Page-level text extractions
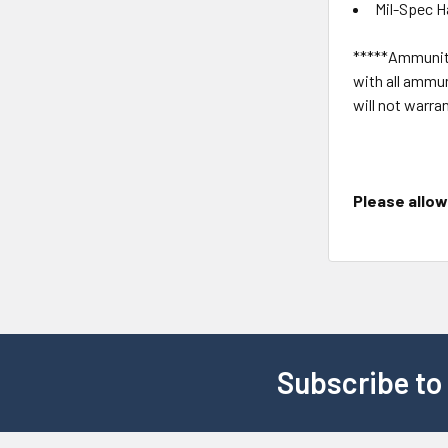
Mil-Spec H
*****Ammuniti
with all ammun
will not warra
Please allow 
Subscribe to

## [HOW TO COMPLETE THIS TASK]
Rewrite the text lines of the data above, swapping "Subscribe" for "Sign up" and changing nothing else. Leave the pictures out of your answer.

## [EXERCISE OUTPUT]
Mil-Spec H
*****Ammuniti
with all ammun
will not warra
Please allow 
Sign up to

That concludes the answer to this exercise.